Russia is totally and completely dependent on foreign technologies. Although the Minister of Industry and Trade of the Russian Federation, Denys Manturov, calls for driving out imported machinery and equipment from the Russian market, in reality, they cannot be replaced.
Therefore, putin recently legalized the import of goods into the russian federation without the intellectual property owner’s permission – the so-called “parallel import”, but in fact, smuggling. russia agrees to pay triple the price for equipment from european manufacturers and import it illegally, just to keep access to technology.
And here we have the question, how will foreign companies react to this step? Will they turn a blind eye to it or do their best to close the loopholes used by russia? Unfortunately, for now, the technology giant Cisco is inclining toward the first option, but we (the whole civilized world that stands against the aggressor) would like the company to take decisive steps finally.
Cisco’s influence on Russia is enormous. The company develops, manufactures and sells networking hardware, software, telecommunications equipment and other high-tech services and products. Today, almost all russian state institutions, large banks, telecommunications operators, metallurgical, aviation and machine-building companies work on Cisco equipment. It is known that Cisco’s clients are VTB Bank, Sberbank, Alfa-Bank, Rostelecom, Gazprom, PJSC Moscow Exchange, Central Bank of the Russian federation, and Rosatom.
This customer list makes Cisco not just an important but a critically important company for Russia. Without its hardware and software, russian public, industrial and banking sectors could face turbulence that would lead to significant financial losses or even complete collapse.
On March 4, 2022, Cisco announced the suspension of all business operations in russia and belarus due to a full-scale war waged by russia with the assistance of belarus against Ukraine.
Cisco’s statement meant that starting on March 3, the company will stop cooperation with partners and distributors in Russia.
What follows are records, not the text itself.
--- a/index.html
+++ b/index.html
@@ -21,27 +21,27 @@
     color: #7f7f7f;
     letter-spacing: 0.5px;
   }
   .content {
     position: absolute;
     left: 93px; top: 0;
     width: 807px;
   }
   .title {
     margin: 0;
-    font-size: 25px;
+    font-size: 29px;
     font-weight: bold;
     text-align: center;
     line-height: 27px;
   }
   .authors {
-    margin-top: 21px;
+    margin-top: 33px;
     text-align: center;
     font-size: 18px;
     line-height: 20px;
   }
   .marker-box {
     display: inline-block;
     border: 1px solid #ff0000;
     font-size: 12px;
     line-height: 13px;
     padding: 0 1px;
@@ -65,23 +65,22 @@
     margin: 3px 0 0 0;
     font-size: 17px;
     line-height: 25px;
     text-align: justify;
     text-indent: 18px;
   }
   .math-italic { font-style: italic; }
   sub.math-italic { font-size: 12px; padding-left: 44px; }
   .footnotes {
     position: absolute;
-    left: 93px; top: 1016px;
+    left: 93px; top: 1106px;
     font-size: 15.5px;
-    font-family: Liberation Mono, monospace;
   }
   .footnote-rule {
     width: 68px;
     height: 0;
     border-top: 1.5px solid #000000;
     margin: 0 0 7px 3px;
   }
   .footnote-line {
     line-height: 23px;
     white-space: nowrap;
That is, they will no longer be able to receive Cisco products through authorized channels. However, this is where the loophole is. Cisco cannot control the illegal import of its products into the Russian Federation. But the demand for it hasn’t fallen since the announcements about the company’s withdrawal from the market. This is not surprising: Cisco was actually a monopoly in this market. So the flow of equipment to Russia hasn’t stopped. Only now, it is not sold by Cisco but by various Russian companies.
On June 23, Cisco made another statement. This time it was about a complete shutdown of the business instead of a suspension of business operations. The company also said it will communicate directly with customers, partners and suppliers “to resolve financial issues, including refunds for prepaid services and software, to the extent permitted by applicable laws and regulations.
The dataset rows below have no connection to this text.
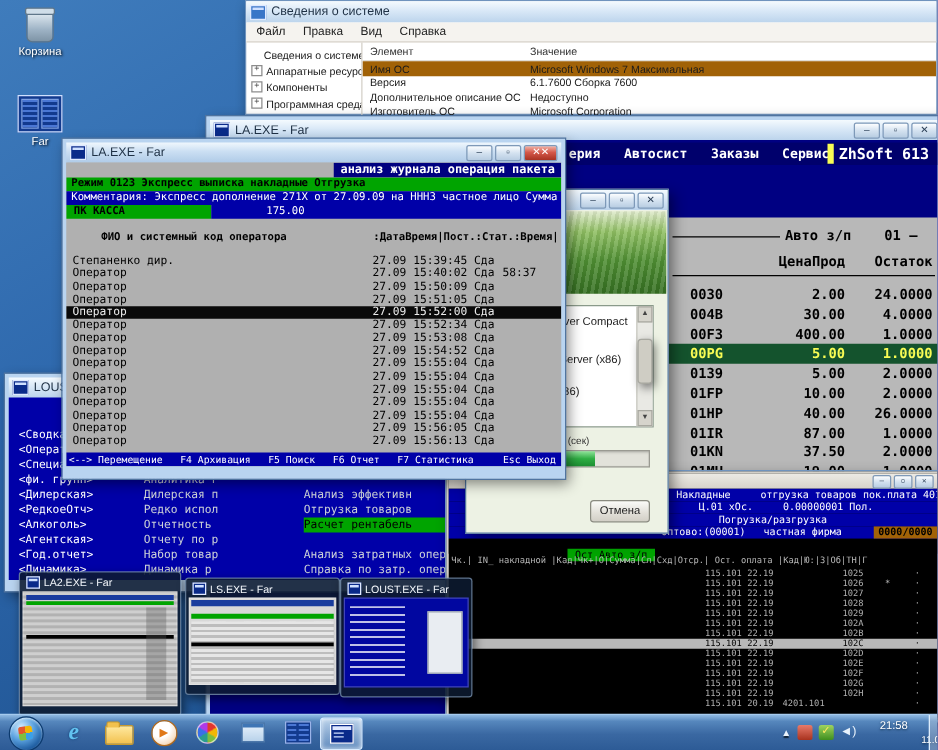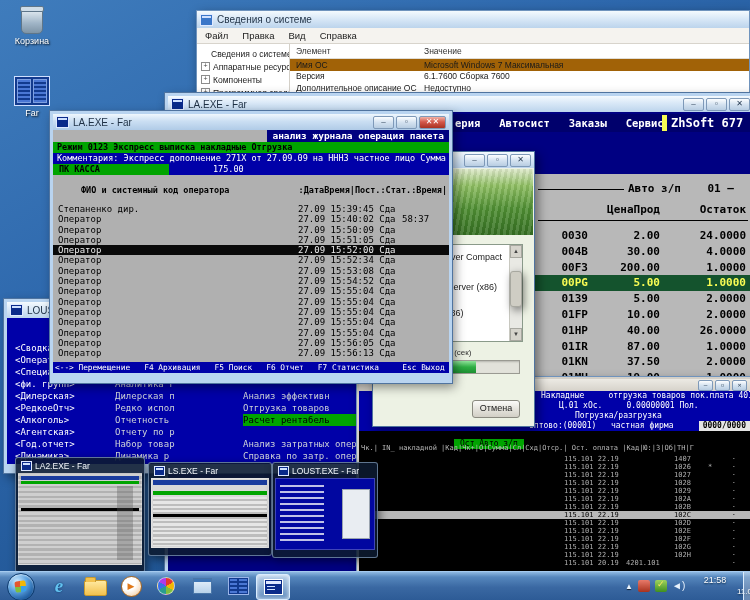--- a/index.html
+++ b/index.html
@@ -27,21 +27,21 @@
   .dicon{position:absolute;width:52px;text-align:center;color:#fff;font-size:9px;text-shadow:1px 1px 2px #000;}
   .bin-glyph{width:20px;height:24px;margin:0 auto 2px;background:linear-gradient(#e8f0f6,#9fb4c6 60%,#7e94a6);
     border:1px solid #5f7689;border-radius:3px 3px 5px 5px;position:relative;}
   .bin-glyph::before{content:"";position:absolute;left:-2px;top:-3px;right:-2px;height:4px;
     background:#cfdde8;border:1px solid #5f7689;border-radius:2px;}
   .far-glyph{width:30px;height:24px;margin:0 auto 2px;background:#123a8e;border:1px solid #cfe0ff;
     display:flex;gap:2px;padding:2px;}
   .far-glyph span{flex:1;background:repeating-linear-gradient(#4a77d4 0 2px,#123a8e 2px 4px);border:1px solid #7ea0e0;}
 
   
-  #sysinfo{left:196px;top:10px;width:552px;height:90px;z-index:10;background:#fff;
+  #sysinfo{left:196px;top:0;width:552px;height:90px;z-index:10;background:#fff;
     border:1px solid #6f93bd;}
   #sysinfo .titlebar{height:17px;}
   .menubar{display:flex;gap:14px;align-items:center;height:15px;padding:0 8px;
     background:#f5f3ef;border-bottom:1px solid #d8d4cc;font-size:9.5px;color:#222;}
   .si-body{display:flex;height:58px;}
   .si-tree{width:92px;border-right:1px solid #d4d0c8;padding-top:3px;font-size:8.5px;color:#1a1a1a;overflow:hidden;}
   .si-tree .trow{display:flex;align-items:center;height:13px;padding-left:4px;white-space:nowrap;}
   .si-tree .exp{width:7px;height:7px;border:1px solid #8c8c8c;margin-right:3px;font-size:7px;line-height:6px;
     text-align:center;color:#444;flex:0 0 auto;background:#fff;}
   .si-tree .exp:empty{border:none;background:transparent;}
@@ -59,21 +59,21 @@
   .bw-menu{position:absolute;left:0;top:2px;right:0;height:18px;background:#00006c;color:#fff;}
   .bw-menu .ml{position:absolute;left:287px;top:3px;font-size:10.5px;font-weight:bold;white-space:pre;}
   .bw-sep{position:absolute;left:494px;top:1px;width:5px;height:16px;background:#f8fc54;}
   .bw-menu .mr{position:absolute;left:503px;top:2px;font-size:12px;font-weight:bold;white-space:pre;}
   .panel{position:absolute;left:362px;top:62px;width:218px;height:398px;background:#b8b8b8;
     border-left:4px solid #737373;color:#000;}
   .panel .dash{position:absolute;left:4px;top:15px;width:86px;border-top:1px solid #000;}
   .panel .h1{position:absolute;left:94px;top:8px;font-size:11px;font-weight:bold;white-space:pre;}
   .panel .cols{position:absolute;left:0;right:0;top:28px;}
   .prow{display:flex;height:15.8px;line-height:15.8px;font-size:11px;font-weight:bold;}
-  .prow .code{width:52px;margin-left:2px;text-align:right;}
+  .prow .code{width:52px;margin-left:18px;}
   .prow .price{width:72px;text-align:right;}
   .prow .rest{flex:1;text-align:right;padding-right:6px;}
   .prow.hl{background:#14532d;color:#f8fc54;}
   .panel .rule{position:absolute;left:4px;right:4px;top:46px;border-top:1px solid #000;}
   .panel .rows{position:absolute;left:0;right:0;top:54px;}
 
   
   #journal{left:50px;top:111px;width:396px;height:266px;z-index:60;}
   #journal .titlebar{background:linear-gradient(rgba(244,250,254,.92),rgba(205,224,243,.9) 45%,rgba(175,202,230,.9));}
   #journal .jconsole{position:relative;width:100%;height:243px;background:#b0b0b0;overflow:hidden;color:#000;}
@@ -108,21 +108,21 @@
   .lrow.rhl .lr{background:#00a400;color:#000;align-self:center;height:12px;max-width:130px;}
 
   
   #nakl{left:357px;top:377px;width:391px;height:195px;z-index:40;background:#000;
     border:2px solid #d4d0c8;outline:1px solid #6f93bd;}
   #nakl .titlebar{height:12px;background:linear-gradient(#eceae4,#d6d2ca);font-size:8px;}
   #nakl .cbtn{width:13px;height:9px;font-size:6px;line-height:7px;}
   .nk-blue{background:#0000a8;color:#fff;font-size:8px;height:10px;line-height:10px;white-space:pre;overflow:hidden;}
   .nk-l1{padding-left:182px;} .nk-l2{padding-left:200px;} .nk-l3{padding-left:216px;}
   .nk-l4{display:flex;} .nk-l4 .t{padding-left:170px;} 
-  .nk-l4 .chip{margin-left:auto;background:#e5e5e5;color:#000;padding:0 4px;font-weight:bold;}
+  .nk-l4 .chip{margin-left:auto;background:#a16207;color:#000;padding:0 4px;font-weight:bold;}
   .nk-l5{height:10px;background:#000;} 
   .nk-l5 .chip{margin-left:95px;display:inline-block;background:#00a400;color:#000;
     font-size:8px;height:10px;line-height:10px;padding:0 6px;}
   .nk-head{height:10px;line-height:10px;color:#b8b8b8;font-size:7px;white-space:pre;padding-left:2px;
     border-top:2px solid #000;overflow:hidden;}
   .nk-rows{margin-top:2px;}
   .nrow{display:flex;height:8px;line-height:8px;font-size:7px;color:#b0b0b0;white-space:pre;}
   .nrow .na{margin-left:205px;width:62px;} .nrow .npay{width:48px;} .nrow .ncode{width:34px;}
   .nrow .nmark{width:14px;}
   .nrow::after{content:"·";margin-left:auto;padding-right:14px;}
@@ -307,21 +307,21 @@
       <span class="cap">
         <span class="cbtn min"></span>
         <span class="cbtn max"></span>
         <span class="cbtn cls"></span>
       </span>
     </div>
     <div class="inner mono">
       <div class="bw-menu">
         <span class="ml">ерия   Автосист   Заказы   Сервис</span>
         <span class="bw-sep"></span>
-        <span class="mr">ZhSoft 677</span>
+        <span class="mr">ZhSoft 613</span>
       </div>
       <div class="panel">
         <div class="dash"></div>
         <div class="h1">Авто з/п    01 —</div>
         <div class="cols">
           <div class="prow">
             <span class="code"></span>
             <span class="price">ЦенаПрод</span>
             <span class="rest">Остаток</span>
           </div>
@@ -334,21 +334,21 @@
               <span class="price">2.00</span>
               <span class="rest">24.0000</span>
             </div>
             <div class="prow">
               <span class="code">004B</span>
               <span class="price">30.00</span>
               <span class="rest">4.0000</span>
             </div>
             <div class="prow">
               <span class="code">00F3</span>
-              <span class="price">200.00</span>
+              <span class="price">400.00</span>
               <span class="rest">1.0000</span>
             </div>
             <div class="prow hl">
               <span class="code">00PG</span>
               <span class="price">5.00</span>
               <span class="rest">1.0000</span>
             </div>
             <div class="prow">
               <span class="code">0139</span>
               <span class="price">5.00</span>
@@ -467,21 +467,21 @@
     </div>
     <div class="nk-l5">
       <span class="chip">Ост Авто з/п</span>
     </div>
     <div class="nk-head">Чк.| IN_ накладной |Кад|Чк+|О|Сумма|Сл|Схд|Отср.| Ост. оплата |Кад|Ю:|З|Об|ТН|Г</div>
     <div class="nk-rows">
 
     <div class="nrow">
           <span class="na">115.101 22.19</span>
           <span class="npay"></span>
-          <span class="ncode">1407</span>
+          <span class="ncode">1025</span>
           <span class="nmark"></span>
         </div>
         <div class="nrow">
           <span class="na">115.101 22.19</span>
           <span class="npay"></span>
           <span class="ncode">1026</span>
           <span class="nmark">*</span>
         </div>
         <div class="nrow">
           <span class="na">115.101 22.19</span>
But russian companies and government bodies continue to buy Cisco licenses even now – and, in particular, explicitly announce tenders for purchasing Cisco equipment. Clients can buy licenses for Cisco equipment, for example, through intermediaries and for cryptocurrency. Organizers of these schemes promise “complete confidentiality” and “absence of consequences in the Russian legal field” to their clients.
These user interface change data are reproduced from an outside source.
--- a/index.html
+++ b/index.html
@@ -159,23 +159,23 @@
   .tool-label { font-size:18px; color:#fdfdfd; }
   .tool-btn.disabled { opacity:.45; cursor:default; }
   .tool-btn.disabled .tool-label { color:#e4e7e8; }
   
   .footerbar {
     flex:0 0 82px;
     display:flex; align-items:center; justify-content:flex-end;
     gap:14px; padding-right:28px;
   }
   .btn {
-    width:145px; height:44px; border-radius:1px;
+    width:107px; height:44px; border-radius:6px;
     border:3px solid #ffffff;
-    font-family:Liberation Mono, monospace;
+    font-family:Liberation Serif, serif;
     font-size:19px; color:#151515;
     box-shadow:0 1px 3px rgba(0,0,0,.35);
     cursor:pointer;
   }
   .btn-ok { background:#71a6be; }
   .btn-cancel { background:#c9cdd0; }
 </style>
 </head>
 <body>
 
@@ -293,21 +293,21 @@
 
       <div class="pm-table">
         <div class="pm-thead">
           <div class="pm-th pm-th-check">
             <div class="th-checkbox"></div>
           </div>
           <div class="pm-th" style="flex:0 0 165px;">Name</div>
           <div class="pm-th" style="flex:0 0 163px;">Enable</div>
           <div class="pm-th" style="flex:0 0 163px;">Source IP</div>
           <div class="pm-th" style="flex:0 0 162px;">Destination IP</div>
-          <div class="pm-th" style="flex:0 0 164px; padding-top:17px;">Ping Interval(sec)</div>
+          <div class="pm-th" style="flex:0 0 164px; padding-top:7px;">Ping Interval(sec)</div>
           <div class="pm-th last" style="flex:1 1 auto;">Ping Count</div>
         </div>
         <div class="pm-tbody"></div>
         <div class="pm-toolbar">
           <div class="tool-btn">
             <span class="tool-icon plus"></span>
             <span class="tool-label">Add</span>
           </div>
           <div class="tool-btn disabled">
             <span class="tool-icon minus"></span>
In some cases, pirated licenses are sold explicitly. And back in June russians boasted that they could still buy Cisco equipment through a dealer. Companies ready to provide support for “grey” Cisco equipment have also appeared on the market – in particular, they offer the UnLic service to russian customers. Or russians can service it themselves – you can already find a publication on the operation of hacked Cisco equipment on the Internet.
Thus, “grey” or, as it is called in russia, “parallel” import of Cisco equipment in the russian federation has increased several times over the past few months.
Cisco closed its academy in the Russian Federation as part of the suspension of business activity in the country. Meanwhile, russia-friendly Armenia recently announced the launch of a joint project with the russian federation. The Armenian Academy “ARMKIBERSEC” with the support of the training center “Specialist” at the Bauman State Technical University of russia offers training on authorized courses and Cisco Systems certification. Training will be in russian and will be available online. In other words, Armenia will teach russian specialists online how to work with Cisco equipment. It is an original way to bypass the restrictions associated with the suspension of the Cisco Academy in russia.
Yes, Cisco formally did everything to distance itself from doing business in russia. But in reality, the company’s compliance procedures do not prevent russian companies from illegally gaining access to Cisco equipment and solutions. Does it mean that the company tolerates this kind of business behavior? Or just poor compliance?
If Cisco does not consider the “grey” import of its products as a presence in the Russian market, contrary to statements about withdrawal, then it is very sad. If the issue of “grey” supplies is raised in the company, then we expect specific legal actions from it. In particular, the Cisco company can address Ukrainian lawmakers and representatives of the public sector, with whom we communicate, and who actively work on the sanctions policy. We are open to dialogue.
So if Cisco wants to have no business with a terrorist country, that decision must be supported with more decisive actions.